Our last morning in Krakow we toured a bit of the cathedral at the castle, explored the Dragon’s Den (cool old caves leading to a dragon statue that breathed fire every now and again), and returned to Schindler’s Factory to actually go through. There are only about 2 rooms of the original place – Schindler’s office rooms – but there are a lot of artifacts from the war. I think to get the full value of the place you need to speak Polish or have an interpreter, though, but still quite interesting without. We also ate some traditional zapiekankas while walking around town, which are bread with cheese, mushroom, ketchup, and meat if you prefer. Then we took an afternoon tour of the salt mines. I don’t know that I ever realized salt is mined before. You can obviously obtain it by boiling salt water down, but it’s strange to be licking cave walls and having them taste salty, or to see stalactites and stalagmites of salt. We only went down some 120-metres, but apparently the mines go down past 300-metres. And the part you tour is full of old mining equipment, chapels where the miners would pray before and after their shifts, the occasional dragon or dwarf, and underground lakes. One cavern has such great acoustics it’s used for concerts.

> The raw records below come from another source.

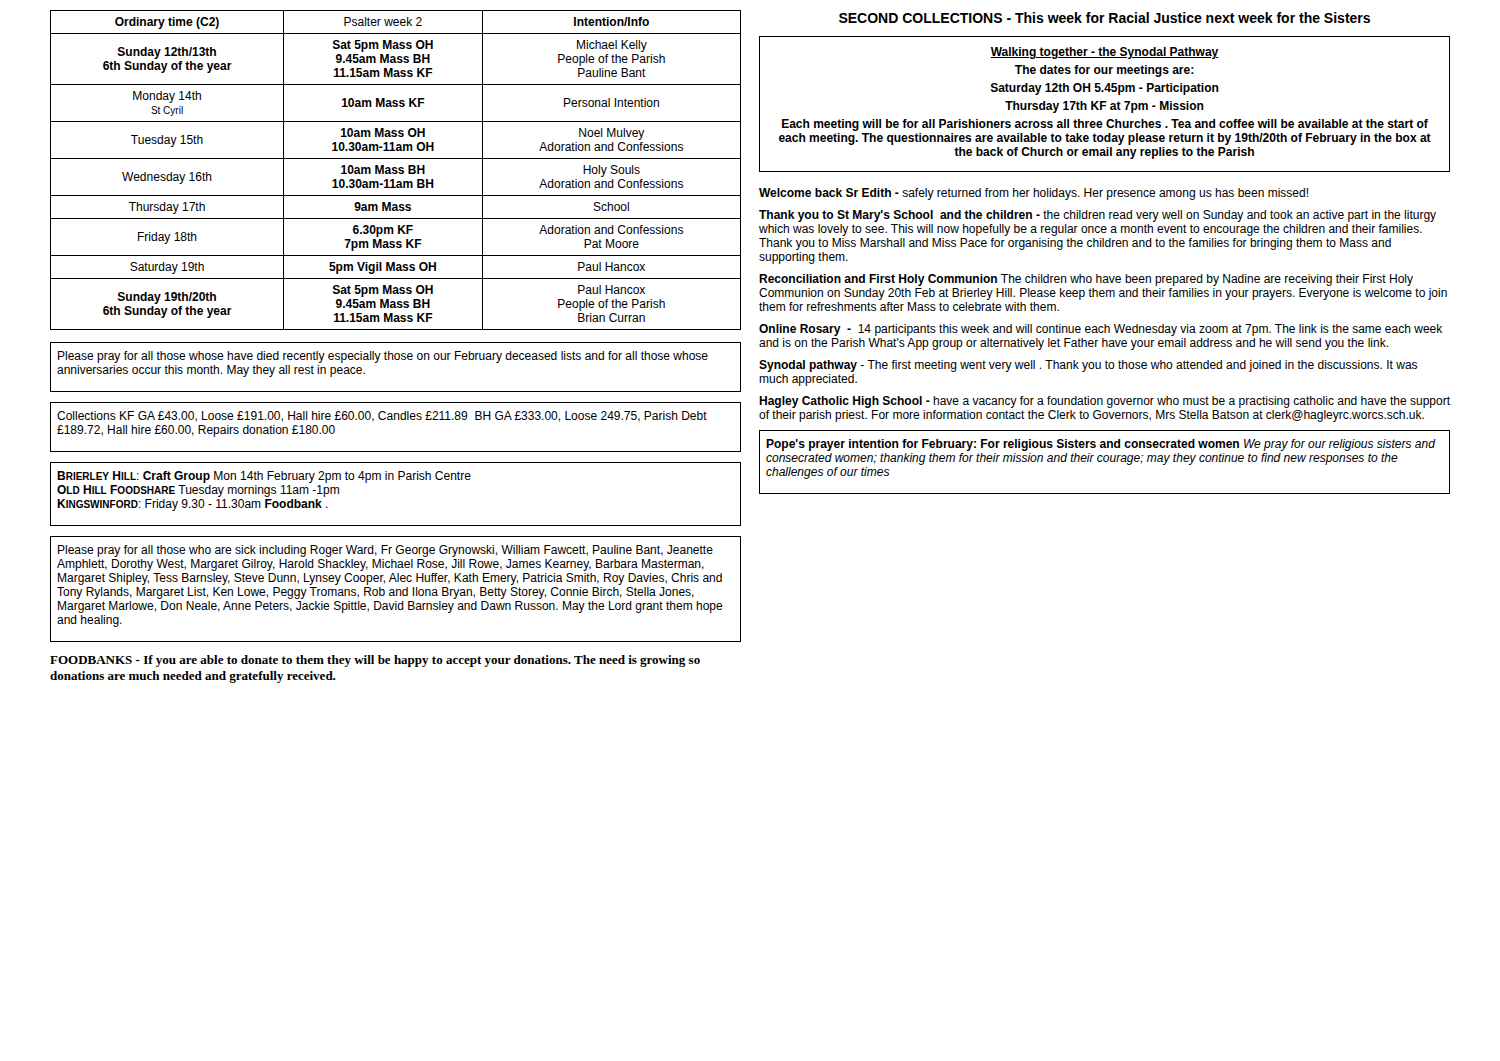| Ordinary time (C2) | Psalter week 2 | Intention/Info |
| Sunday 12th/13th 6th Sunday of the year | Sat 5pm Mass OH 9.45am Mass BH 11.15am Mass KF | Michael Kelly People of the Parish Pauline Bant |
| Monday 14th St Cyril | 10am Mass KF | Personal Intention |
| Tuesday 15th | 10am Mass OH 10.30am-11am OH | Noel Mulvey Adoration and Confessions |
| Wednesday 16th | 10am Mass BH 10.30am-11am BH | Holy Souls Adoration and Confessions |
| Thursday 17th | 9am Mass | School |
| Friday 18th | 6.30pm KF 7pm Mass KF | Adoration and Confessions Pat Moore |
| Saturday 19th | 5pm Vigil Mass OH | Paul Hancox |
| Sunday 19th/20th 6th Sunday of the year | Sat 5pm Mass OH 9.45am Mass BH 11.15am Mass KF | Paul Hancox People of the Parish Brian Curran |
Please pray for all those whose have died recently especially those on our February deceased lists and for all those whose anniversaries occur this month. May they all rest in peace.
Collections KF GA £43.00, Loose £191.00, Hall hire £60.00, Candles £211.89 BH GA £333.00, Loose 249.75, Parish Debt £189.72, Hall hire £60.00, Repairs donation £180.00
BRIERLEY HILL: Craft Group Mon 14th February 2pm to 4pm in Parish Centre
OLD HILL FOODSHARE Tuesday mornings 11am -1pm
KINGSWINFORD: Friday 9.30 - 11.30am Foodbank .
Please pray for all those who are sick including Roger Ward, Fr George Grynowski, William Fawcett, Pauline Bant, Jeanette Amphlett, Dorothy West, Margaret Gilroy, Harold Shackley, Michael Rose, Jill Rowe, James Kearney, Barbara Masterman, Margaret Shipley, Tess Barnsley, Steve Dunn, Lynsey Cooper, Alec Huffer, Kath Emery, Patricia Smith, Roy Davies, Chris and Tony Rylands, Margaret List, Ken Lowe, Peggy Tromans, Rob and Ilona Bryan, Betty Storey, Connie Birch, Stella Jones, Margaret Marlowe, Don Neale, Anne Peters, Jackie Spittle, David Barnsley and Dawn Russon. May the Lord grant them hope and healing.
FOODBANKS - If you are able to donate to them they will be happy to accept your donations. The need is growing so donations are much needed and gratefully received.
SECOND COLLECTIONS - This week for Racial Justice next week for the Sisters
Walking together - the Synodal Pathway
The dates for our meetings are:
Saturday 12th OH 5.45pm - Participation
Thursday 17th KF at 7pm - Mission
Each meeting will be for all Parishioners across all three Churches . Tea and coffee will be available at the start of each meeting. The questionnaires are available to take today please return it by 19th/20th of February in the box at the back of Church or email any replies to the Parish
Welcome back Sr Edith - safely returned from her holidays. Her presence among us has been missed!
Thank you to St Mary's School and the children - the children read very well on Sunday and took an active part in the liturgy which was lovely to see. This will now hopefully be a regular once a month event to encourage the children and their families. Thank you to Miss Marshall and Miss Pace for organising the children and to the families for bringing them to Mass and supporting them.
Reconciliation and First Holy Communion The children who have been prepared by Nadine are receiving their First Holy Communion on Sunday 20th Feb at Brierley Hill. Please keep them and their families in your prayers. Everyone is welcome to join them for refreshments after Mass to celebrate with them.
Online Rosary - 14 participants this week and will continue each Wednesday via zoom at 7pm. The link is the same each week and is on the Parish What's App group or alternatively let Father have your email address and he will send you the link.
Synodal pathway - The first meeting went very well . Thank you to those who attended and joined in the discussions. It was much appreciated.
Hagley Catholic High School - have a vacancy for a foundation governor who must be a practising catholic and have the support of their parish priest. For more information contact the Clerk to Governors, Mrs Stella Batson at clerk@hagleyrc.worcs.sch.uk.
Pope's prayer intention for February: For religious Sisters and consecrated women We pray for our religious sisters and consecrated women; thanking them for their mission and their courage; may they continue to find new responses to the challenges of our times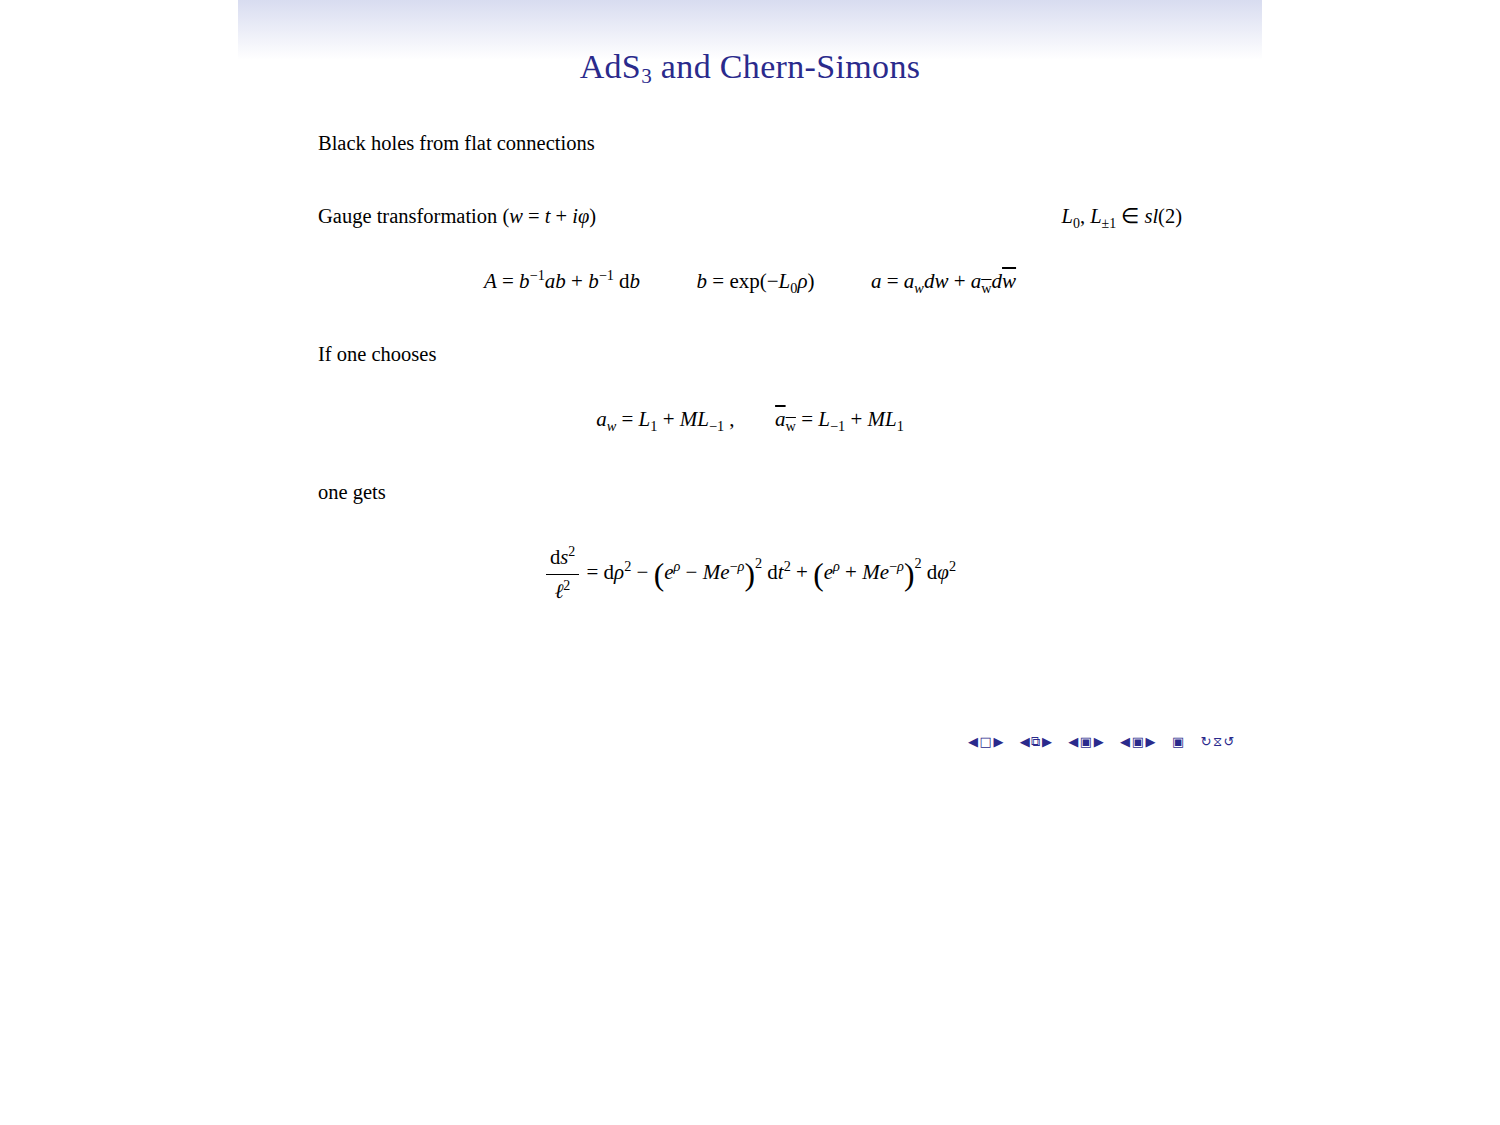AdS3 and Chern-Simons
Black holes from flat connections
Gauge transformation (w = t + iφ) L0, L±1 ∈ sl(2)
A = b−1ab + b−1 db b = exp(−L0ρ) a = awdw + awdw
If one chooses
aw = L1 + ML−1 , aw = L−1 + ML1
one gets
ds2 ℓ2 = dρ2 − (eρ − Me−ρ) 2 dt2 + (eρ + Me−ρ) 2 dφ2
◀□▶ ◀⧉▶ ◀▣▶ ◀▣▶ ▣ ↻⧖↺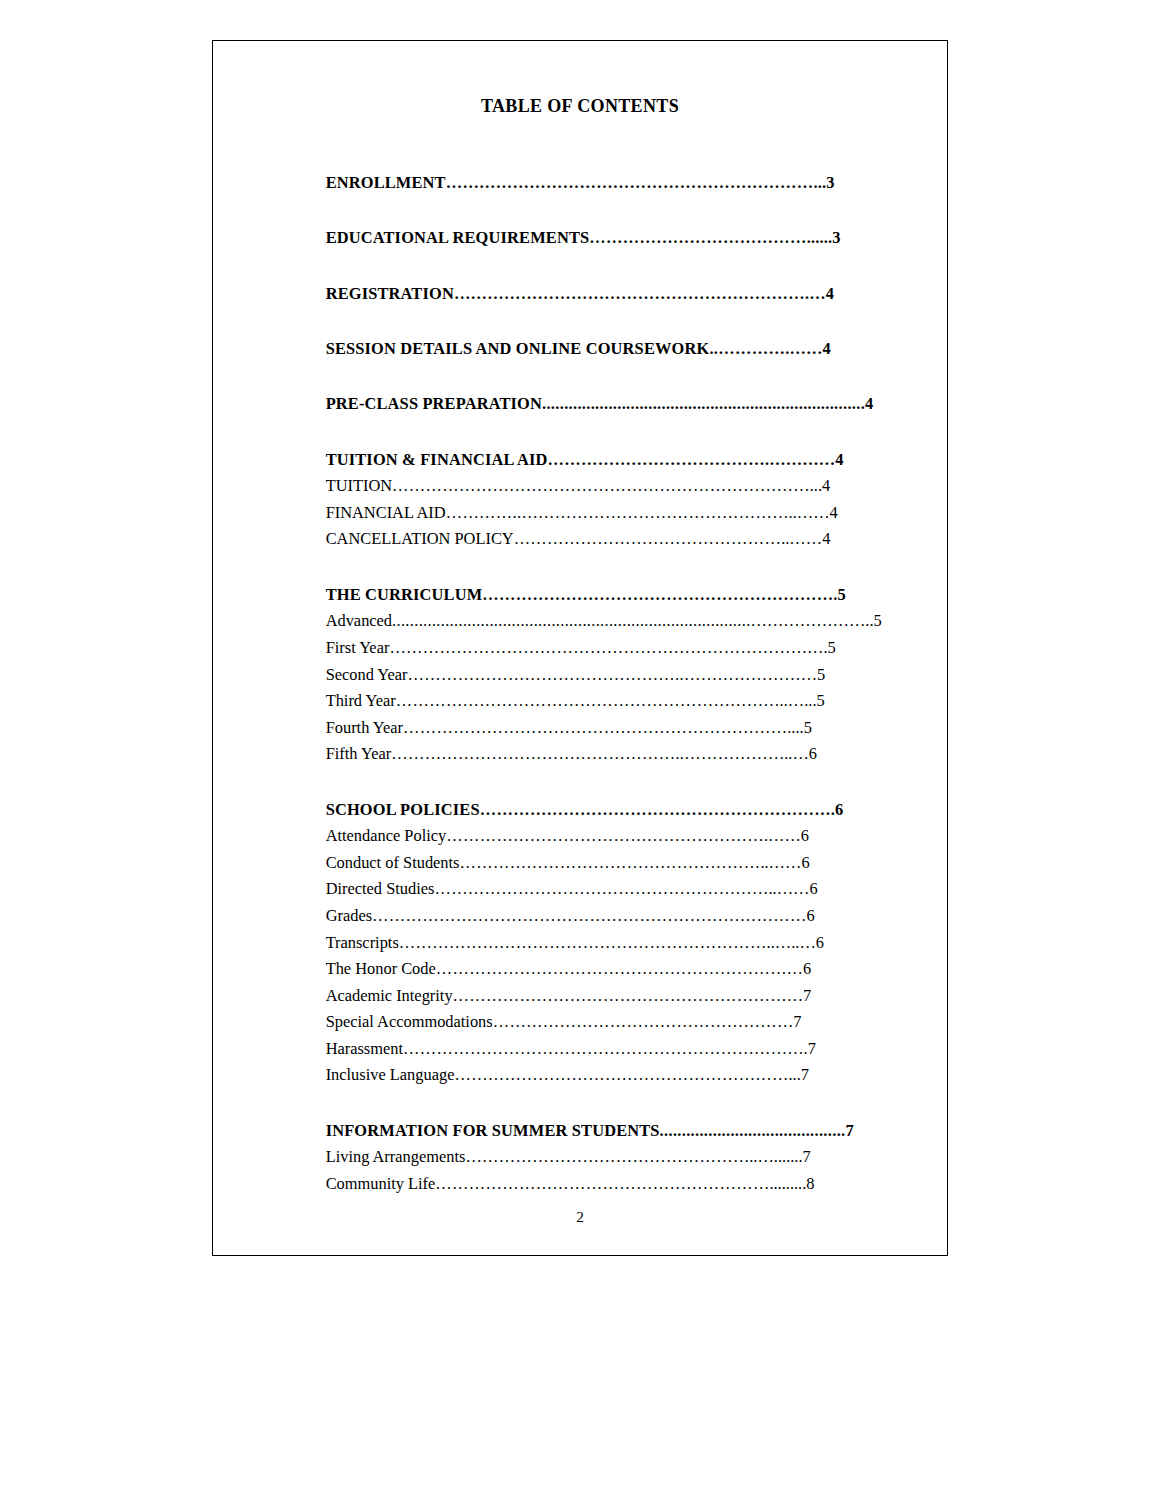TABLE OF CONTENTS
ENROLLMENT…………………………………………………………...3
EDUCATIONAL REQUIREMENTS…………………………………......3
REGISTRATION……………………………………………………….…4
SESSION DETAILS AND ONLINE COURSEWORK..………….……4
PRE-CLASS PREPARATION......................................................................... 4
TUITION & FINANCIAL AID………………………………….…………4
TUITION…………………………………………………………………...4
FINANCIAL AID…………..…………………………………………..……4
CANCELLATION POLICY…………………………………………..……4
THE CURRICULUM……………………………………………………….5
Advanced.................................................................................…………………..5
First Year…………………………………………………………………….5
Second Year…………………………………………..……………………5
Third Year……………………………………………………………..…...5
Fourth Year……………………………………………………………....5
Fifth Year……………………………………………..………………..…6
SCHOOL POLICIES……………………………………………………….6
Attendance Policy………………………………………………….……6
Conduct of Students………………………………………………..……6
Directed Studies……………………………………………………..……6
Grades……………………………………………………………………6
Transcripts…………………………………………………………..…..…6
The Honor Code…………………………………………………………6
Academic Integrity………………………………………………………7
Special Accommodations………………………………………………7
Harassment……………………………………………………………….7
Inclusive Language……………………………………………………...7
INFORMATION FOR SUMMER STUDENTS.......................................... 7
Living Arrangements……………………………………………..….......7
Community Life…………………………………………………….........8
2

And one chapel is absolutely magnificent (check out the pictures below…..whenever I get them attached…..).They even have chandeliers and statues made of salt crystals. You walk down nearly 400 steps to start the tour, but at the end you get to go up an elevator, a dodgy elevator indeed, though even Caitlin (who hates elevators and heights) survived being crammed in like sardines and shooting up at 4-metres a second. Quite a unique place.
We went back to the place where we’d gotten dessert the night before, but this time for dinner. There was more mulled wine, and I had the best dinner so far of the trip – roast venison that was so tender it just fell apart on the fork, potato dumplings, and cabbage with raisins and honey. Now it’s off to Berlin!